[Records taken from a dataset]
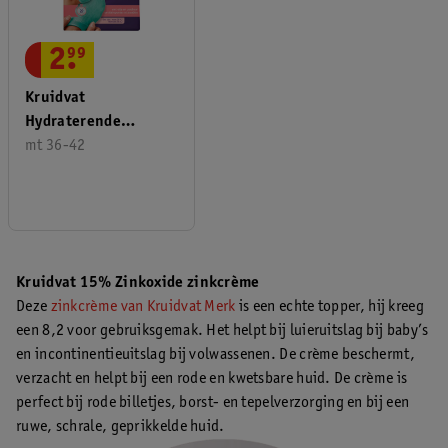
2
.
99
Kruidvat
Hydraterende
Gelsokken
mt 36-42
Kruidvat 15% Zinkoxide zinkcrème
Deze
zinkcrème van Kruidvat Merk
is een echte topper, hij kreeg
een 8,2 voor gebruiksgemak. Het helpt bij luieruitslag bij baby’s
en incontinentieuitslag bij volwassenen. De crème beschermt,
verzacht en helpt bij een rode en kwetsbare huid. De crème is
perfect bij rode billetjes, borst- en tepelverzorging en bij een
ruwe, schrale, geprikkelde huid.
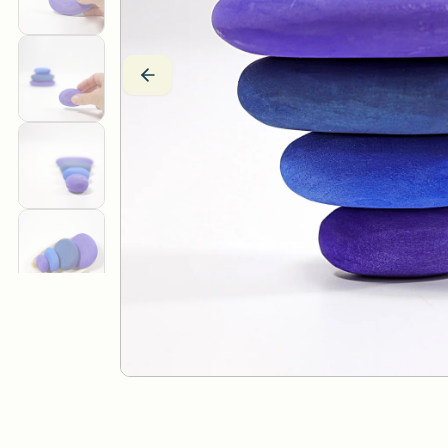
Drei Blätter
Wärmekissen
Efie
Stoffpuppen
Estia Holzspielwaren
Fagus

#### The problem
Copy every line of the material above word for word, omitting the pictures.

#### Exercise output
2
.
99
Kruidvat
Hydraterende
Gelsokken
mt 36-42
Kruidvat 15% Zinkoxide zinkcrème
Deze
zinkcrème van Kruidvat Merk
is een echte topper, hij kreeg
een 8,2 voor gebruiksgemak. Het helpt bij luieruitslag bij baby’s
en incontinentieuitslag bij volwassenen. De crème beschermt,
verzacht en helpt bij een rode en kwetsbare huid. De crème is
perfect bij rode billetjes, borst- en tepelverzorging en bij een
ruwe, schrale, geprikkelde huid.
Drei Blätter
Wärmekissen
Efie
Stoffpuppen
Estia Holzspielwaren
Fagus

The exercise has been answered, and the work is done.